In his first formulation of the problem Freud takes anxiety to be the result of undischarged—or as he once put it ‘unemployed’—libido; i.e. anxiety is the registration of something that appears to manifest purely on the level of the body with psychic elaboration playing no part. ‘Anxiety arises out of libido’ (1905, p.224). In his 1926 revision of his theory of anxiety he summarizes his previous idea thus: ‘What finds discharge in the generating of anxiety is precisely the surplus of unutilized libido’ (1926, p.141). Whilst this is a somewhat reductive account of his first theory, leaving out the fact that he already conceived of anxiety as a transformation of the drive, this is nevertheless the version he now opposes. Whilst we cannot trace here the history of the concept of the ego in the development of Freud’s theory his changing ideas regarding anxiety are clearly an effect of the increasing importance he ascribes to the function of the ego. In ‘Beyond the Pleasure Principle’, where for the most part he still speaks about the psychic apparatus rather than the ego, Freud conceptualises trauma as the breach of the stimulus barrier that constitutes and protects this psychic formation from what lies outside it. Outside here means two things: what is external to the organism, and what comes from within the organism but is external to the ego, i.e. the drives, against which it lacks adequate protection.

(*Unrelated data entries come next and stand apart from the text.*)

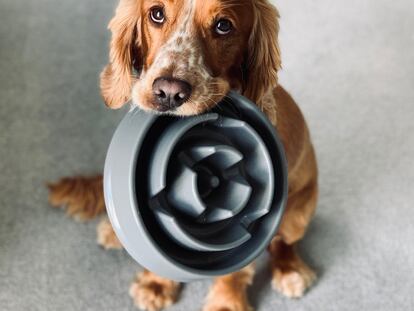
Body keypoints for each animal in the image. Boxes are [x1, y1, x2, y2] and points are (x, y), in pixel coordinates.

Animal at [49, 1, 320, 310]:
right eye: (156, 13)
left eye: (223, 26)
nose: (168, 92)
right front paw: (157, 284)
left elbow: (236, 267)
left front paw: (226, 302)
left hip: (299, 212)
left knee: (284, 242)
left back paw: (291, 270)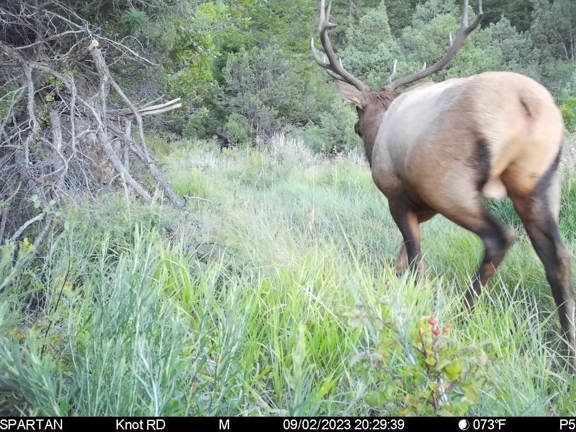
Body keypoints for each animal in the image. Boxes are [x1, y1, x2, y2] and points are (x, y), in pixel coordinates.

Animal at [316, 0, 576, 366]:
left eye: (358, 110)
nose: (356, 128)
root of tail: (527, 102)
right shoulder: (422, 209)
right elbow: (402, 258)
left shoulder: (397, 196)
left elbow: (415, 257)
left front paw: (416, 300)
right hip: (540, 181)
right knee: (558, 256)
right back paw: (568, 348)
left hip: (449, 183)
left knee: (500, 237)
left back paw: (460, 317)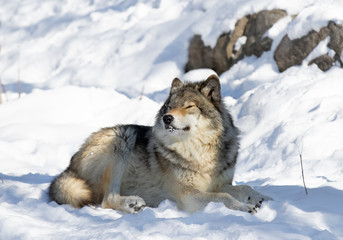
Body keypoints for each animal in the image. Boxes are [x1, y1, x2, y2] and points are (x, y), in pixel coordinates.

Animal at [49, 75, 272, 214]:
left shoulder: (221, 183)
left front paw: (262, 198)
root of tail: (69, 166)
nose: (167, 118)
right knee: (106, 199)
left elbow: (243, 187)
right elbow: (224, 197)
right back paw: (133, 203)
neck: (200, 152)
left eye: (188, 106)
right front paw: (245, 208)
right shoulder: (188, 195)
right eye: (170, 106)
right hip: (121, 139)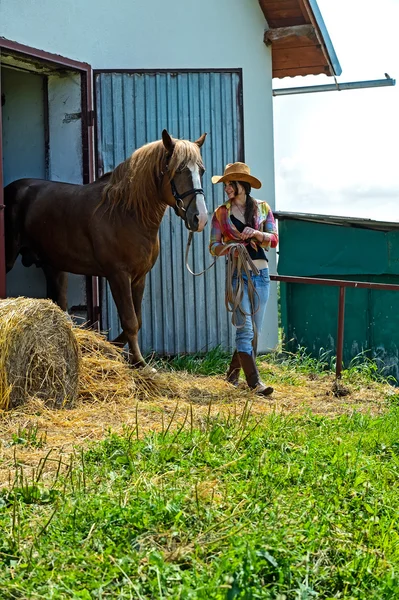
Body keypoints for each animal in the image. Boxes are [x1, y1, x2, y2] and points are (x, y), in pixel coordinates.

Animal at [4, 127, 208, 366]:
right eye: (179, 171)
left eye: (201, 171)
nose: (200, 218)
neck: (126, 214)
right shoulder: (117, 275)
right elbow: (130, 320)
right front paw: (140, 363)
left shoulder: (139, 277)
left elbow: (137, 319)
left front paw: (115, 348)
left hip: (52, 266)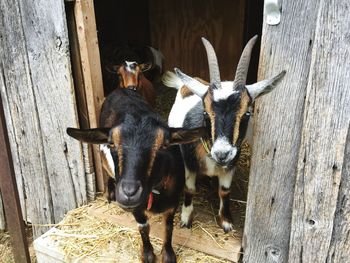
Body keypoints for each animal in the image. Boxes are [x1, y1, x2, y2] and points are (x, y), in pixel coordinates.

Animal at [67, 86, 204, 262]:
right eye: (112, 143)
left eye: (164, 145)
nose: (129, 193)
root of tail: (121, 89)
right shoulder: (136, 208)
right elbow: (143, 227)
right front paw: (148, 254)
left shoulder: (172, 203)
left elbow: (168, 228)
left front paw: (167, 255)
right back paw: (109, 193)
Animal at [163, 35, 286, 233]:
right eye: (205, 113)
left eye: (247, 113)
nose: (222, 153)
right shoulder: (189, 162)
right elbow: (189, 189)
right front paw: (186, 218)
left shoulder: (231, 165)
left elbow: (225, 191)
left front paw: (226, 221)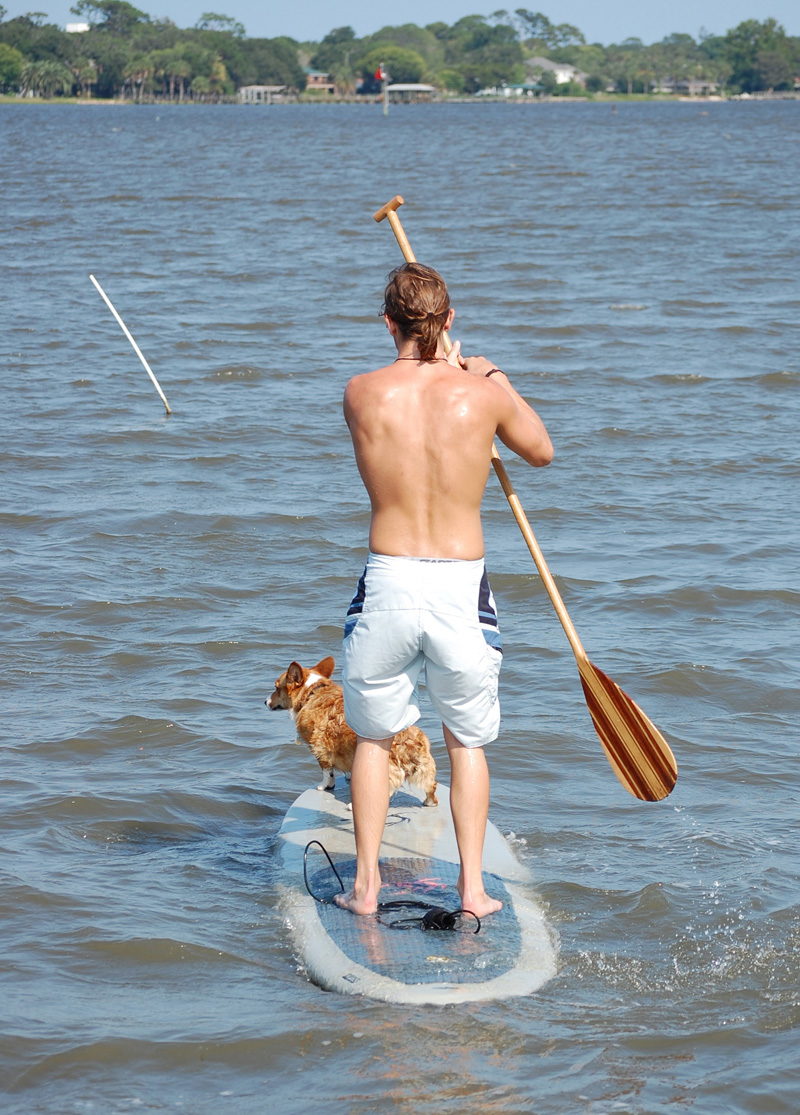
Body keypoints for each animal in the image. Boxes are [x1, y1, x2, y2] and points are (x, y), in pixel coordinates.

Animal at [268, 655, 437, 807]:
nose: (265, 701)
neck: (311, 692)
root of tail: (411, 742)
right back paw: (429, 802)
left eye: (276, 688)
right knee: (432, 786)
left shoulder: (319, 749)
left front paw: (324, 786)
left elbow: (326, 772)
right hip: (426, 769)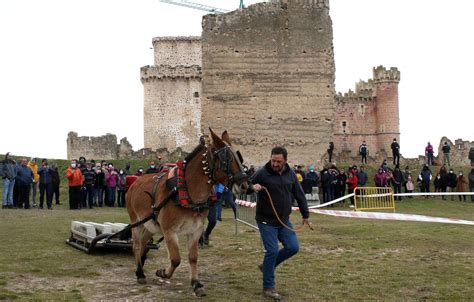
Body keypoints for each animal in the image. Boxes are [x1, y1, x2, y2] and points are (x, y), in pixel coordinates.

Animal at [124, 129, 250, 296]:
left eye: (238, 156)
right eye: (226, 158)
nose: (245, 185)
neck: (186, 191)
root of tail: (134, 182)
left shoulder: (195, 230)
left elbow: (193, 257)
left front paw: (196, 283)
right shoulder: (169, 231)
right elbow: (176, 259)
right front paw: (163, 273)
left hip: (151, 225)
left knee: (144, 243)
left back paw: (142, 264)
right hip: (136, 222)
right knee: (137, 245)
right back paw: (140, 273)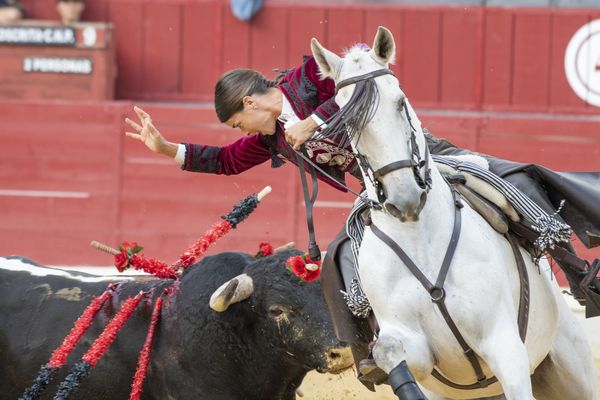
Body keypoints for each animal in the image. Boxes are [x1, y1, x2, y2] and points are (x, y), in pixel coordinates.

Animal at [312, 27, 596, 400]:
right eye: (346, 119)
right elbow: (389, 350)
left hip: (572, 373)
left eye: (399, 101)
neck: (421, 241)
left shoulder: (505, 346)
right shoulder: (416, 352)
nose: (405, 197)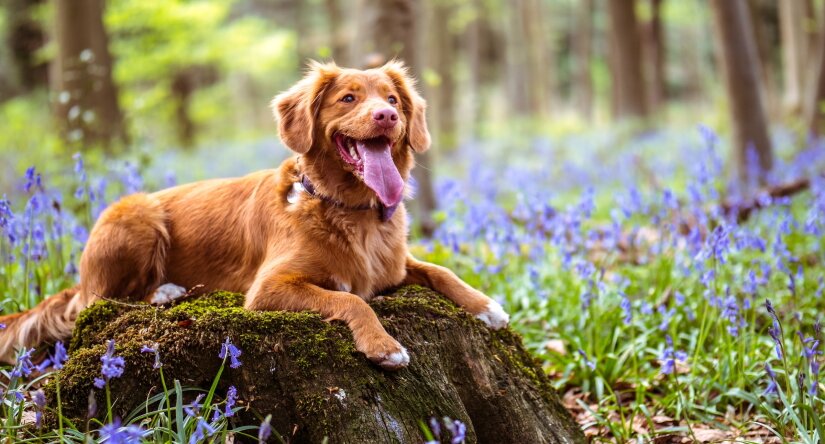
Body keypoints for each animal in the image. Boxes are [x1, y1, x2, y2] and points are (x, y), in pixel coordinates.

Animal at [0, 60, 508, 370]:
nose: (387, 116)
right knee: (101, 300)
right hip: (136, 213)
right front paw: (384, 346)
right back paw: (164, 291)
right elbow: (352, 300)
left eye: (394, 99)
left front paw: (486, 306)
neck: (350, 210)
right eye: (348, 98)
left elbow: (440, 270)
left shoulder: (395, 266)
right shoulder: (268, 289)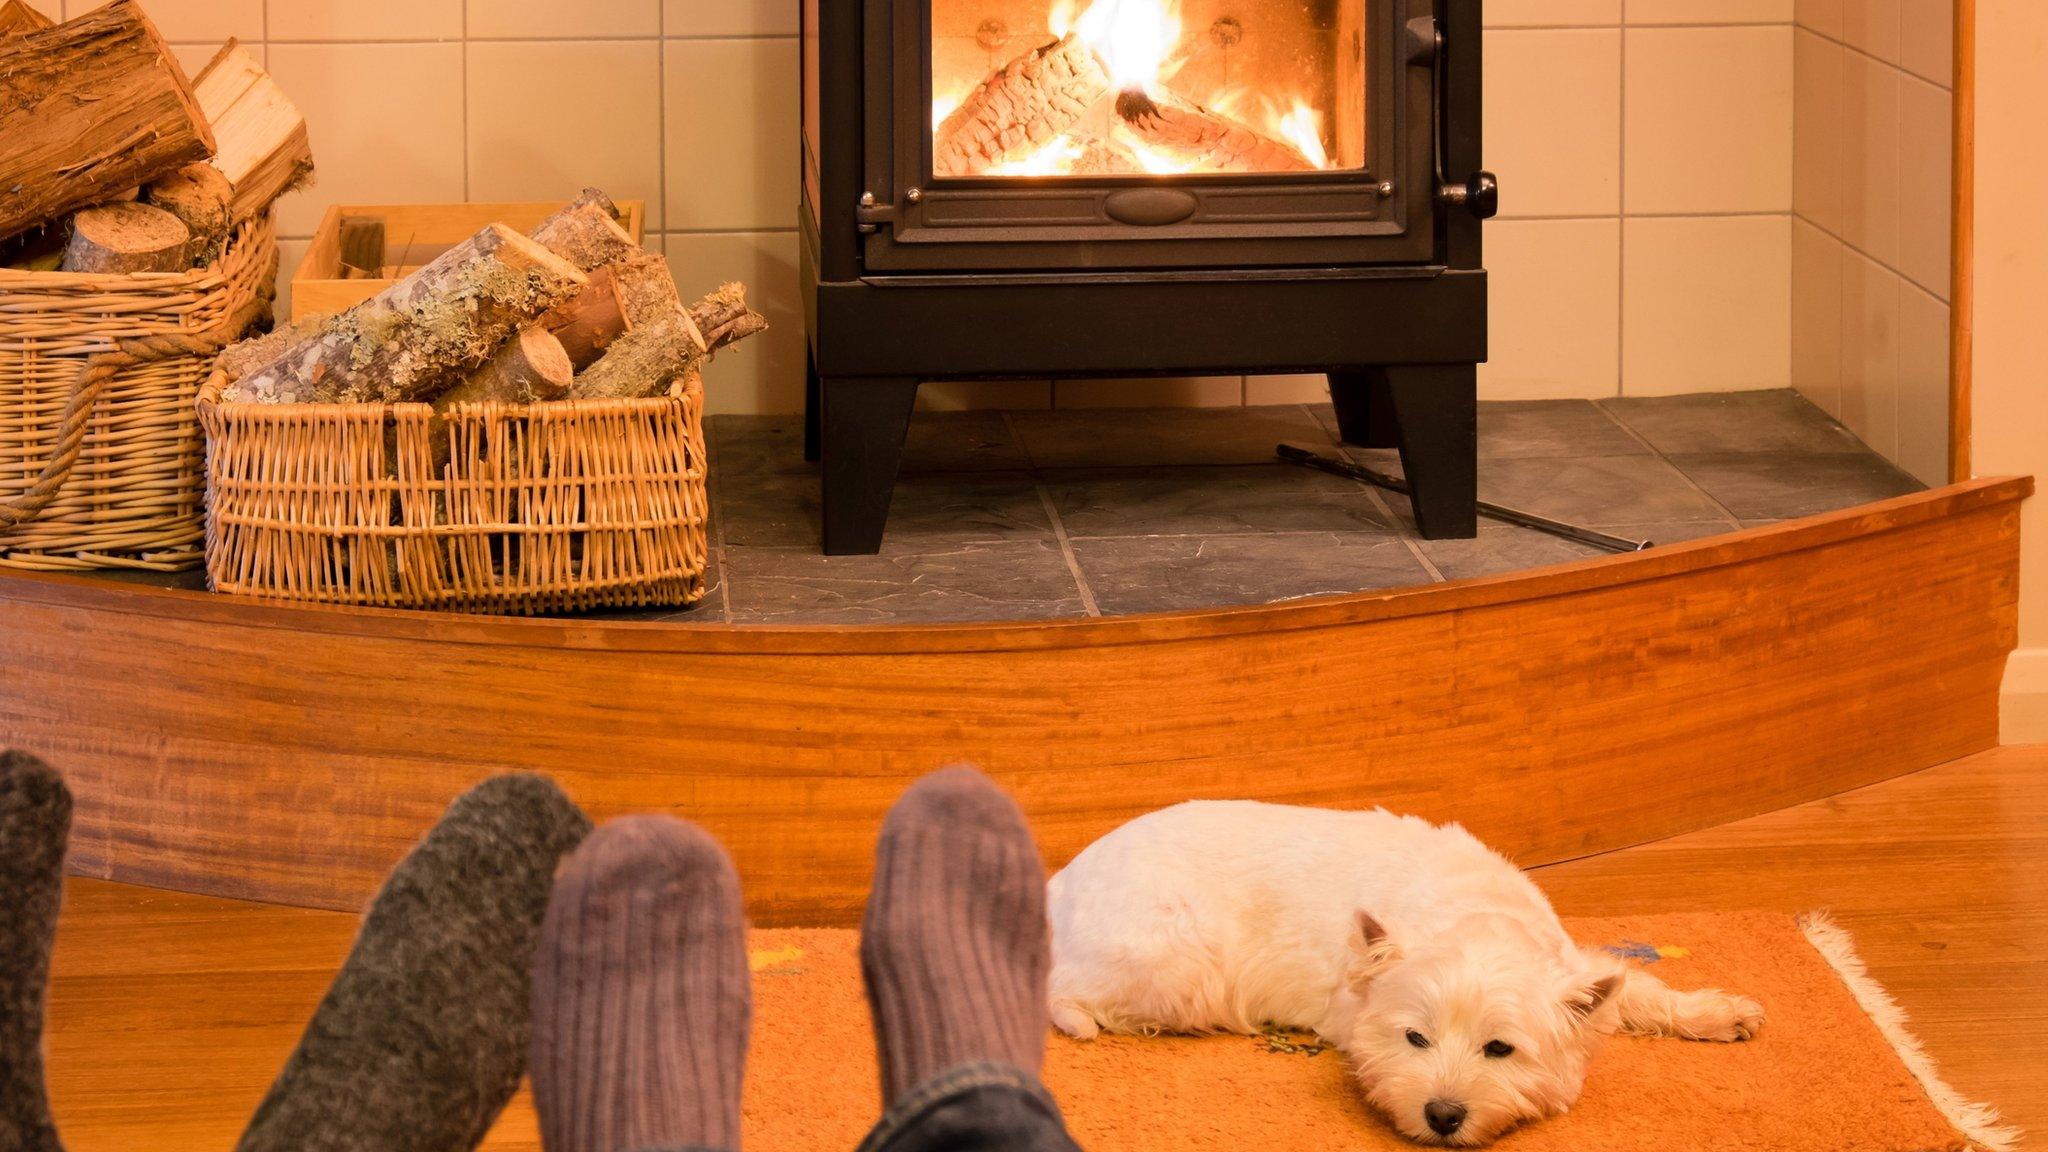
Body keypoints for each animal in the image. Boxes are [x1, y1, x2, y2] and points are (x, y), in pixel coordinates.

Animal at [1048, 799, 1769, 1139]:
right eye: (1415, 1038)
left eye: (1499, 1048)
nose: (1443, 1115)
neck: (1475, 914)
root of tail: (1059, 882)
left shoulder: (1577, 967)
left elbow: (1637, 987)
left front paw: (1724, 1013)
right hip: (1177, 958)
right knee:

The fact that the cortical layer which receives stimuli is without any protective shield against excitations from within must have as its result that these latter transmissions of stimulus have a preponderance in economic importance and often occasion economic disturbances comparable with traumatic neuroses. The most abundant sources of this internal excitation are what are described as the organism’s ‘instincts’—the representatives of all the forces originating in the interior of the body and transmitted to the mental apparatus—at once the most important and the most obscure element of psychological research. (1920, p.34)

In 1923 the ego becomes the name for this psychic structure, and the tensions that arise at the borders with its outside(s) becomes the focus of Freud’s thinking about anxiety. ‘The ego is first and foremost a bodily ego; it is not merely a surface entity, but is itself the projection of a surface’ (1923, p.26). It faces outside reality as well as the id which gets constituted as ‘its second external world, which it strives to bring into subjection to itself ’ (ibid, p.55).